Iran to open consulate in northern Iraq

ARBIL, Iraq (AFP) — Iran will open a consulate in the northern Iraqi city of Arbil on Tuesday, Tehran's third such office in the war-ravaged country, a senior Kurdish official told AFP on Monday.

"The Iranian consulate will be opened tomorrow officially," said Falah Mustafa, director of foreign relations in the Kurdistan regional government, the autonomous Kurdish administration of northern Iraq.

There was no immediate confirmation from Tehran's mission in Baghdad.

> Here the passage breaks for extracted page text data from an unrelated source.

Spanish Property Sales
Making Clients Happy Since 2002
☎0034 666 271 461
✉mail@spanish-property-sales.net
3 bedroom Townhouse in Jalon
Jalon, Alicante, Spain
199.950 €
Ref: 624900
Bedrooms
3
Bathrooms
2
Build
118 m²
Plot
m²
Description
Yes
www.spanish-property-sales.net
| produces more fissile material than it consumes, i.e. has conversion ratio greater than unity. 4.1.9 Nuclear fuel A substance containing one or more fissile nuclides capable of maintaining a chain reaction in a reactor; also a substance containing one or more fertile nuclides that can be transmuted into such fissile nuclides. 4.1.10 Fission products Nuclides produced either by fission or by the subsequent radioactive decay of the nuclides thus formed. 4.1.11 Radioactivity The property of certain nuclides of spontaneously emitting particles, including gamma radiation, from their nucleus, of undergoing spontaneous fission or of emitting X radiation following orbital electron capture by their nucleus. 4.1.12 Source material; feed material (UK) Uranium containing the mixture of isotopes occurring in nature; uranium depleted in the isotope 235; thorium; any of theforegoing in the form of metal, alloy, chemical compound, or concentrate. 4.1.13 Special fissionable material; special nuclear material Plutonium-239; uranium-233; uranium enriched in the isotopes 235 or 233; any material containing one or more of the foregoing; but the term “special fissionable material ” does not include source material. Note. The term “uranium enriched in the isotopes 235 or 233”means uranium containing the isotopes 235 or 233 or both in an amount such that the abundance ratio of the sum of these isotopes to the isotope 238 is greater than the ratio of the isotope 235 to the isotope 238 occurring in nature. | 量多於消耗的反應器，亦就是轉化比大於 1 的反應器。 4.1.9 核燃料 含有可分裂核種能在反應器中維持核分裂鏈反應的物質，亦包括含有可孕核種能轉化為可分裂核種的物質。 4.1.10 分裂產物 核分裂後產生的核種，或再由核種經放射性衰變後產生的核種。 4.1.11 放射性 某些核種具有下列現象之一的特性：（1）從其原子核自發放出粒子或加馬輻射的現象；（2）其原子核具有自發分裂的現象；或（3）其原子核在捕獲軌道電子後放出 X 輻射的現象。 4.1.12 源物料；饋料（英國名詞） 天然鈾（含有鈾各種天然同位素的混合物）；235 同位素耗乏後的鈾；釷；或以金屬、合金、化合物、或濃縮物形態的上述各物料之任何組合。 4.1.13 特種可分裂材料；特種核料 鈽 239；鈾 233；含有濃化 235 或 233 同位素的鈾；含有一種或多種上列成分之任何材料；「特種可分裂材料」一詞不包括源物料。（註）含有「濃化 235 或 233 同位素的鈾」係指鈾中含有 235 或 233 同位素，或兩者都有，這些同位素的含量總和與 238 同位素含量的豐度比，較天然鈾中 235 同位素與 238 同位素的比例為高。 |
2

But on Sunday, Iran's ISNA news agency quoted Hassan Kazemi Qomi, the ambassador, as confirming the planned opening of the consulate in Arbil, the the capital of the Kurdish administration of Iraq.

On January 11, US forces raided an office in Arbil and detained five Iranians for allegedly aiding the anti-American insurgency. Tehran says those held are diplomats and that they were seized in a consular building.

The office has been closed ever since.

Iraqi Foreign Minister Hoshyar Zebari said the raid had taken place at a "liaison office that offered consular services."

The decision to open the consulate in northern Iraq comes after Iran closed its border with the region for two weeks in late September in protest at the detention of another Iranian by the US military.

The Americans claim that Mahmoud Farhadi is an officer in the Quds Force, the covert operations arm of Iran's elite Revolutionary Guards which is accused by US commanders of helping Shiite militias in Iraq's sectarian conflict.

But both Iran and the regional Kurdish government say Farhadi, who is still in US custody, is a businessman who was a member of a commercial delegation invited to visit Sulaimaniyah.

Tehran reopened the frontier after Iran said it would open two consulates in Arbil and Sulaimaniyah, Kurdish officials had said. It was also agreed that Tehran would allow Iraq to open two consulates in the Iranian cities of Kermanshah and Orumiyeh.

Shiite Iran already has two consulates in the Iraqi Shiite cities of Karbala and Basra.